A Taste of Honey’s teenaged Jo seems none too interested in her reflection. That is, until a classmate comments that Jo and her mother, preparing to flit, are “like a couple of gypsies”, whereupon Jo quizzes the mirror: is she like a gypsy? what is she like? Her wordless observing as she lathers her face turns up no answer. Jo’s eyes don’t consume her image as some women’s do; a soap bubble usurps her attention, and her brows, a little knitted by the girl’s remark, relax.

Joyce Redman in the famous dining scene from Tom Jones (1963)

Woodfall actresses excelled at nonverbal performance. Joyce Redman put to work every muscle in her face in the dialogue-less eating scene for which Tom Jones is famous, a performance that earned the actress an Oscar nomination. Clammy, never taking her eyes from Tom (Albert Finney), who sits opposite, she sucks her teeth, tongues the wishbone, mashes fruit against her lips, tilts back her head and tips the oyster into her gaping mouth.

Her Tom Jones co-star, Susannah York, was no less talented or rubber-faced.
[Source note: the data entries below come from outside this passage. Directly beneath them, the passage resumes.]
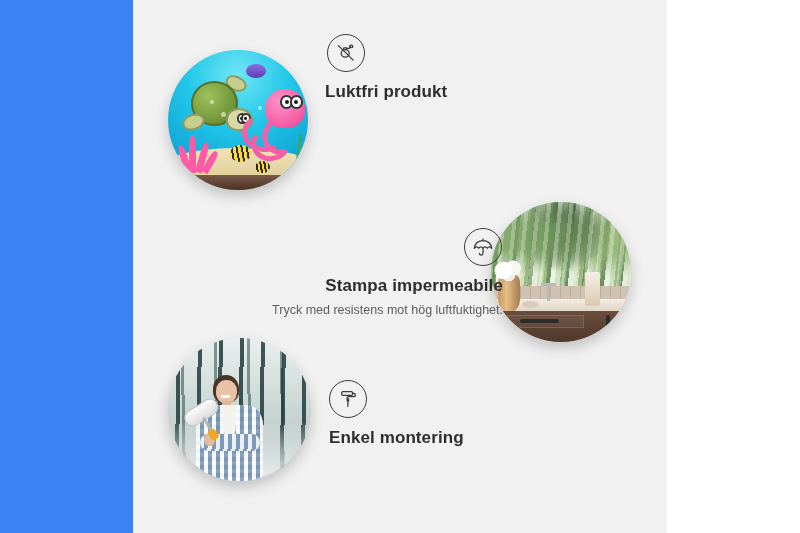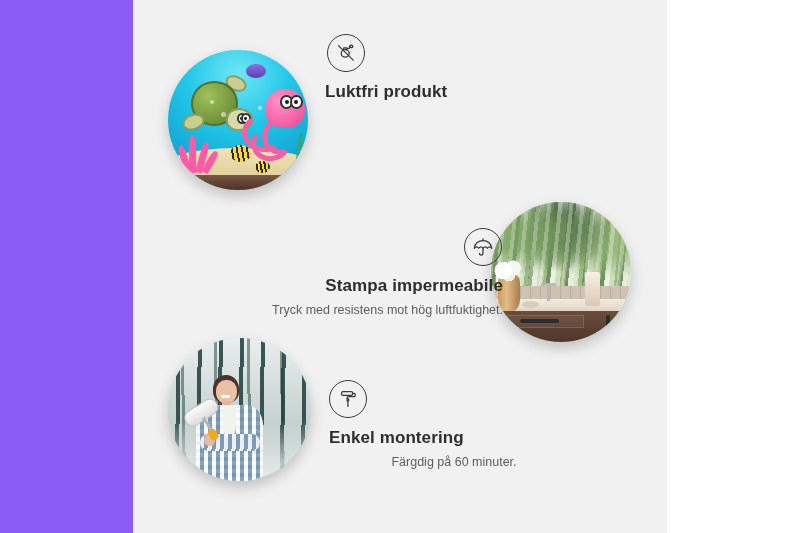--- a/index.html
+++ b/index.html
@@ -11,21 +11,21 @@
     height: 533px;
     background: #ffffff;
     font-family: "Liberation Sans", sans-serif;
     overflow: hidden;
   }
 
   .page {
     position: relative;
     width: 660px;
     height: 533px;
-    background: #8b5cf6;
+    background: #3b82f6;
   }
 
   
   .panel {
     position: absolute;
     left: 133px;
     top: 0;
     width: 534px;
     height: 533px;
     background: #f1f1f1;
@@ -659,17 +659,16 @@
     <div class="feature feature-easy">
       <div class="icon-circle">
         <svg width="24" height="24" viewBox="0 0 24 24" fill="none" stroke="#3c3c3c" stroke-width="1.3" stroke-linecap="round" stroke-linejoin="round">
           <rect x="5.6" y="4.6" width="11" height="3.7" rx="1.3"></rect>
           <path d="M16.6 6.4h1.6c.5 0 .9.4.9.9v1.5c0 .5-.4.9-.9.9h-6.1c-.5 0-.9.4-.9.9v1.1"></path>
           <path d="M11.2 11.8h1.4v2.1h-1.4z"></path>
           <path d="M11.9 13.9v5.5"></path>
         </svg>
       </div>
       <div class="feat-title">Enkel montering</div>
-      <p class="feat-body">Färgdig på 60 minuter.</p>
     </div>
 
   </div>
 </div>
 
 </body></html>

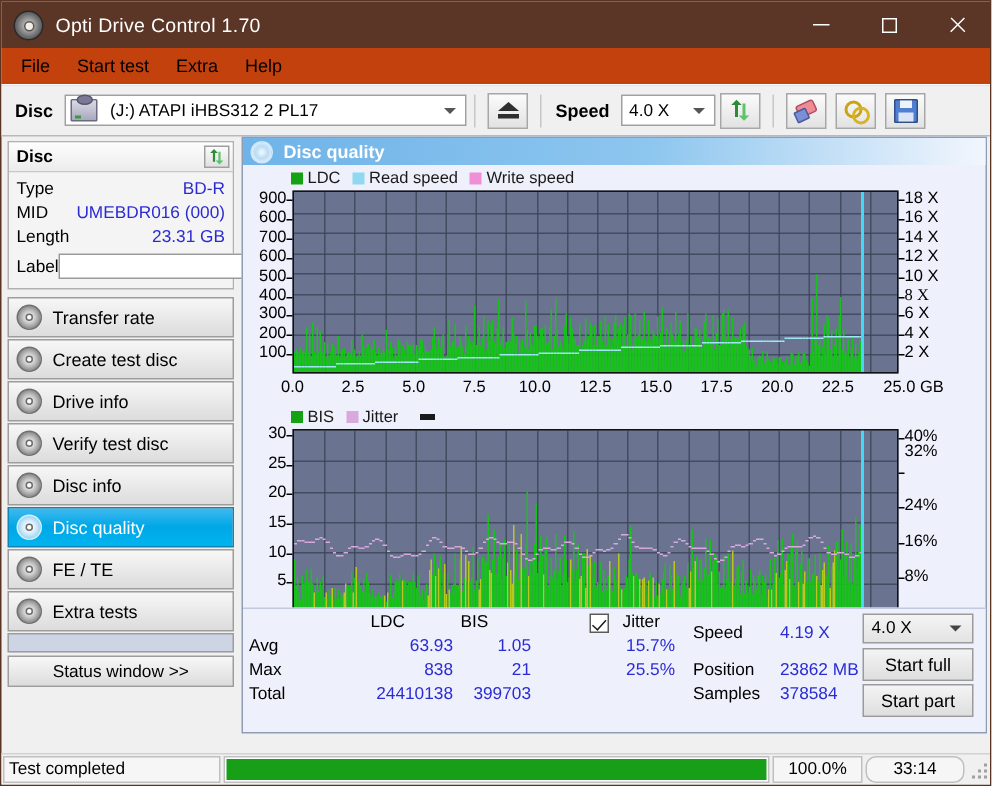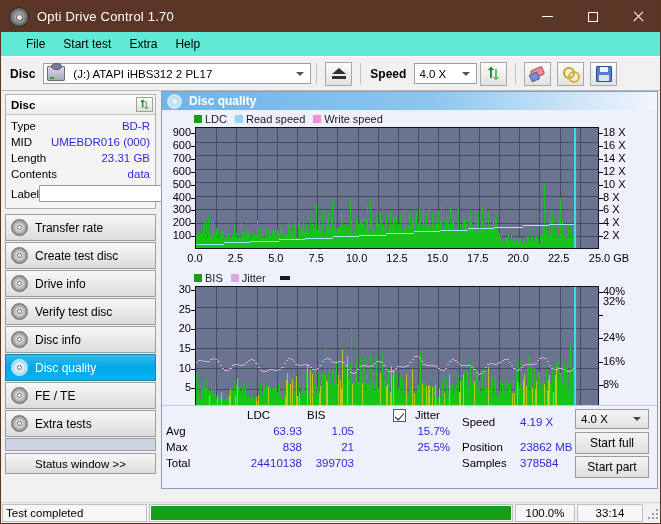--- a/index.html
+++ b/index.html
@@ -42,22 +42,22 @@
   .win-btn .glyph-min{display:block;width:11px;height:1px;background:#fff;}
   .win-btn .glyph-max{display:block;width:10px;height:10px;border:1.5px solid #fff;box-sizing:border-box;}
   .win-btn .glyph-close{display:block;position:relative;width:11px;height:11px;}
   .win-btn .glyph-close:before,.win-btn .glyph-close:after{
     content:"";position:absolute;left:0;top:5px;width:13px;height:1.4px;background:#fff;
   }
   .win-btn .glyph-close:before{transform:rotate(45deg);}
   .win-btn .glyph-close:after{transform:rotate(-45deg);}
   
   .menubar{
-    height:24px;background:#5eead4;display:flex;align-items:center;
-    padding-left:16px;border-bottom:1px solid #ffffff;
+    height:24px;background:#c2410c;display:flex;align-items:center;
+    padding-left:4px;border-bottom:1px solid #ffffff;
   }
   .menu-item{
     padding:3px 9px;font-size:12px;color:#000;cursor:default;
   }
   
   .toolbar{
     height:33px;background:#f0f0f0;display:flex;align-items:center;
     padding:0 5px;border-bottom:1px solid #b9b9b9;
   }
   .tb-label{font-size:12px;font-weight:bold;color:#000;margin:0 8px 0 4px;}
@@ -242,21 +242,21 @@
     border-top:1px solid #d2d2d2;display:flex;align-items:center;
   }
   .sb-cell{
     height:18px;border:1px solid #c0c0c0;box-sizing:border-box;display:flex;align-items:center;
     background:#f6f6f6;margin:0 1px;
   }
   .sb-text{width:145px;padding-left:3px;font-size:11.5px;color:#000;}
   .sb-prog{flex:1;position:relative;background:#fff;padding:0;}
   .sb-prog .fill{position:absolute;left:1px;top:1px;bottom:1px;background:#17a017;}
   .sb-pct{width:60px;justify-content:center;font-size:11.5px;}
-  .sb-time{width:66px;justify-content:center;font-size:11.5px;}
+  .sb-time{width:66px;justify-content:center;font-size:11.5px;border-radius:7px;}
   .grip{width:12px;height:12px;margin-left:2px;margin-right:2px;position:relative;}
   .grip i{position:absolute;width:2px;height:2px;background:#a0a0a0;}
 </style>
 </head>
 <body>
 
 <div class="win">
 
   <div class="titlebar">
     <div class="title-icon"></div>
@@ -345,24 +345,20 @@
             <span class="k">Type</span>
             <span class="v">BD-R</span>
           </div>
           <div class="drow">
             <span class="k">MID</span>
             <span class="v">UMEBDR016 (000)</span>
           </div>
           <div class="drow">
             <span class="k">Length</span>
             <span class="v">23.31 GB</span>
-          </div>
-          <div class="drow">
-            <span class="k">Contents</span>
-            <span class="v">data</span>
           </div>
           <div class="label-row">
             <span class="k">Label</span>
             <input class="label-input" type="text" value="" placeholder="" style="">
             <span class="cd-btn">
                 <i class="cd-glyph"></i>
               </span>
           </div>
         </div>
       </div>
@@ -1010,21 +1006,21 @@
                 <div class="ylab" style="left: -1px; top: 14.2632px; width: 30px;">600</div>
                 <div class="tick" style="left: 29px; top: 21.2632px; width: 4px; height: 1px;"></div>
                 <div class="ylab" style="left: -1px; top: 1.42105px; width: 30px;">900</div>
                 <div class="tick" style="left: 29px; top: 8.42105px; width: 4px; height: 1px;"></div>
                 <div class="yrlab" style="left: 441px; top: 104.158px; text-align: left;">2 X</div>
                 <div class="tick" style="left: 437px; top: 111.158px; width: 4px; height: 1px;"></div>
                 <div class="yrlab" style="left: 441px; top: 91.3158px; text-align: left;">4 X</div>
                 <div class="tick" style="left: 437px; top: 98.3158px; width: 4px; height: 1px;"></div>
                 <div class="yrlab" style="left: 441px; top: 78.4737px; text-align: left;">6 X</div>
                 <div class="tick" style="left: 437px; top: 85.4737px; width: 4px; height: 1px;"></div>
-                <div class="yrlab" style="left: 441px; top: 65.6316px; text-align: left;">8 X</div>
+                <div class="yrlab" style="left: 441px; top: 65.6316px; text-align: left; font-family: Liberation Serif, serif;">8 X</div>
                 <div class="tick" style="left: 437px; top: 72.6316px; width: 4px; height: 1px;"></div>
                 <div class="yrlab" style="left: 441px; top: 52.7895px; text-align: left;">10 X</div>
                 <div class="tick" style="left: 437px; top: 59.7895px; width: 4px; height: 1px;"></div>
                 <div class="yrlab" style="left: 441px; top: 39.9474px; text-align: left;">12 X</div>
                 <div class="tick" style="left: 437px; top: 46.9474px; width: 4px; height: 1px;"></div>
                 <div class="yrlab" style="left: 441px; top: 27.1053px; text-align: left;">14 X</div>
                 <div class="tick" style="left: 437px; top: 34.1053px; width: 4px; height: 1px;"></div>
                 <div class="yrlab" style="left: 441px; top: 14.2632px; text-align: left;">16 X</div>
                 <div class="tick" style="left: 437px; top: 21.2632px; width: 4px; height: 1px;"></div>
                 <div class="yrlab" style="left: 441px; top: 1.42105px; text-align: left;">18 X</div>

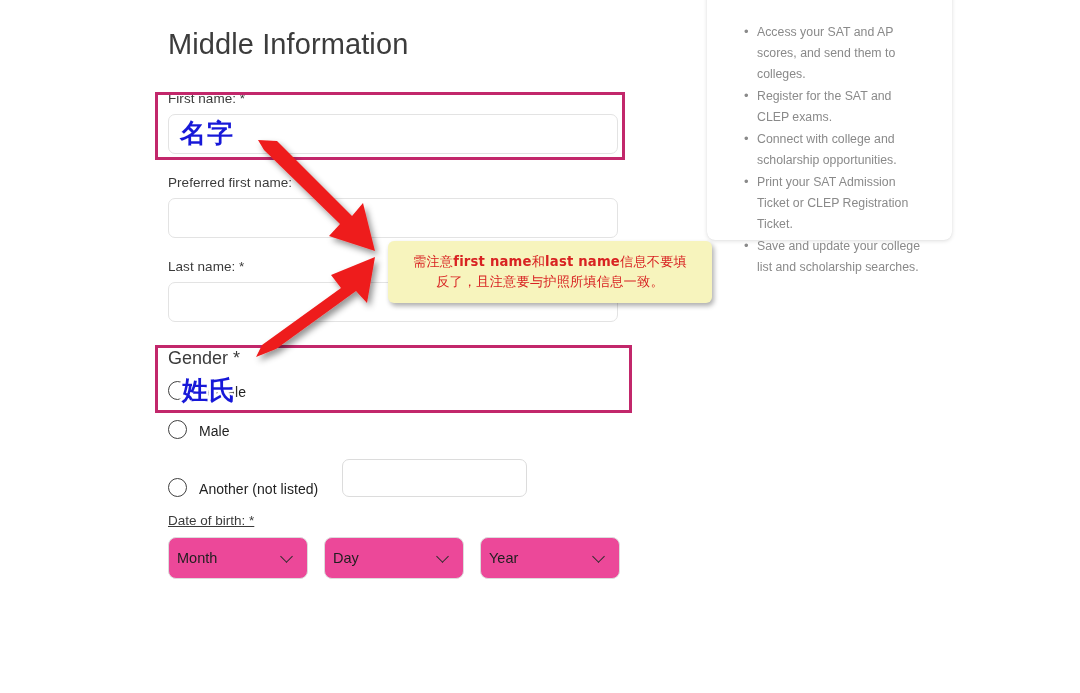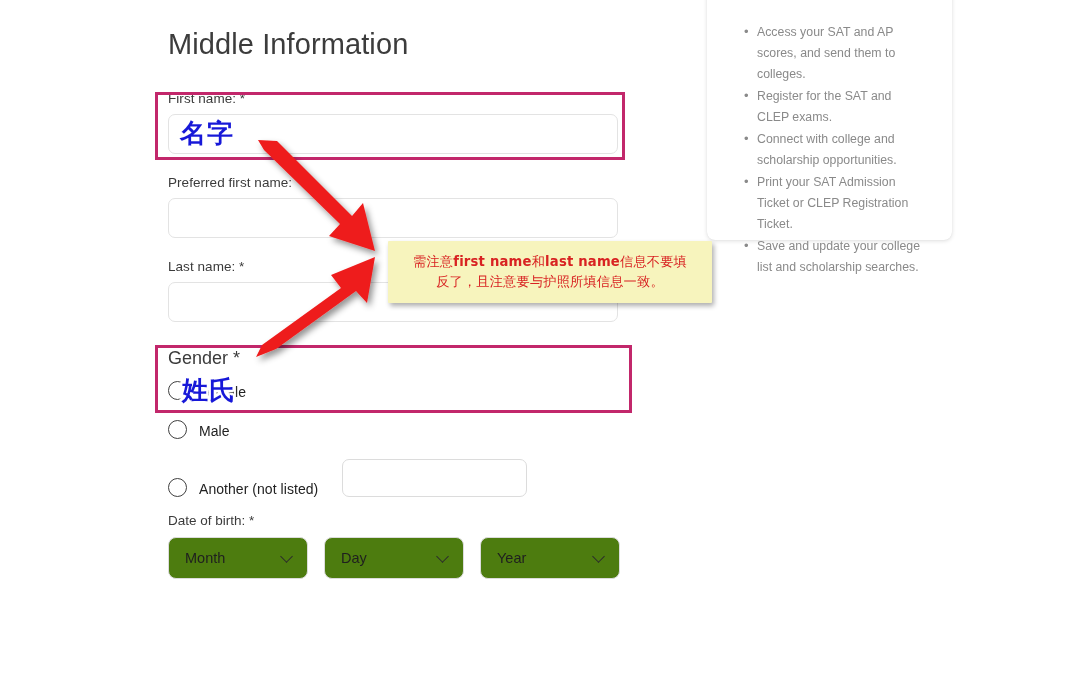--- a/index.html
+++ b/index.html
@@ -69,26 +69,26 @@
     width: 19px; height: 19px; border: 1.7px solid #3f3f3f;
     border-radius: 50%; background: #fff; flex: 0 0 auto;
   }
   .radio-text { font-size: 14px; color: #222; margin-left: 12px; letter-spacing: .05px; }
   .another-input {
     width: 185px; height: 38px; border: 1px solid #dcdcdc;
     border-radius: 7px; background: #fff; margin-left: 24px;
   }
 
   
-  .dob-label { font-size: 13.5px; color: #3b3b3b; margin: 8px 0 9px 0; }
+  .dob-label { font-size: 13.5px; color: #3b3b3b; margin: 8px 0 9px 0; text-decoration: underline; }
   .dob-row { display: flex; gap: 16px; }
   .select-box {
     position: relative; width: 140px; height: 42px;
-    border: 1px solid #dcdcdc; border-radius: 8px; background: #4d7c0f;
-    display: flex; align-items: center; padding: 0 12px 0 16px;
+    border: 1px solid #dcdcdc; border-radius: 8px; background: #ec4899;
+    display: flex; align-items: center; padding: 0 12px 0 8px;
   }
   .select-text { font-size: 14.5px; color: #1f1f1f; }
   .chev {
     position: absolute; right: 16px; top: 50%;
     width: 9px; height: 9px; margin-top: -6px;
     border-right: 1.8px solid #2b2b2b; border-bottom: 1.8px solid #2b2b2b;
     transform: rotate(45deg);
   }
 
   
@@ -106,21 +106,21 @@
   .side-list li::before {
     content: "•"; position: absolute; left: -13px; top: -1px;
     color: #8a8a8a; font-size: 13px;
   }
 
   
   .anno-layer { position: absolute; inset: 0; pointer-events: none; }
 
   .note-box {
     position: absolute; left: 388px; top: 241px; width: 324px; height: 62px;
-    background: #f7f4bd; border-radius: 1px;
+    background: #f7f4bd; border-radius: 6px;
     box-shadow: 2px 3px 5px rgba(0,0,0,.32);
     display: flex; align-items: center; justify-content: center;
     padding: 16px 10px;
   }
   .note-text {
     font-family: "DejaVu Sans", sans-serif;
     font-size: 13.2px; color: #d82222; text-align: center;
     line-height: 1.55; letter-spacing: .2px;
   }
   .note-text b { font-weight: 700; color: #d82222; }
Sitting down to the harpsichord, York’s Sophie lours privately, pressing the keys without feeling, as her loutish father praises her heavenly abilities: “Ah, you play like an angel.” Later, John Addison’s ‘Love Theme’ plays over a four-minute montage of Tom and Sophie gambolling over her father’s estate. Sophie takes cuttings from a climbing rose, white petals catching in her laughing mouth; she rides a mare barefoot, and dances on the lawn with the spaniel watching; and, caught in a cloudburst, she bobs, jubilant, at Tom’s fetching her a flower from the full river. 

Susannah York as Sophie in Tom Jones (1963)

What has an 18th-century inheritress have in common with working-class Jo of 1960s Salford? Only their capacity for play. Jo dances, arms wide, to Jimmy’s tomtom accompaniment and, posing as a flapper for amateur painter Geof, twirls her beads and grimaces. Pratting about, in the world of Woodfall, is not the preserve of men. Just as Arthur Seaton is “out for a good time”, so, too, is his lover Brenda, who wants tenderness and sex as well as to keep her family.

Rita Tushingham as Jo in A Taste of Honey (1961)

Woodfall is to be praised for individualising its women. It’s an achievement of particular significance for the working-class characters among them, liable, then as now, to be treated as homogeneous; as all alike. The collective works of Woodfall proclaim the multiplicity of working-class experience. No two existences are the same, they say. As Jo calls down to Geof, having marched out of the shade of the arches of Stockport Viaduct: “My usual self is a very unusual self.” Backlit by a big sky, throwing up her arms as though she would take off, she shouts for all the world to hear: “I’m an extraordinary person! There’s only one of me, like there’s only one of you!”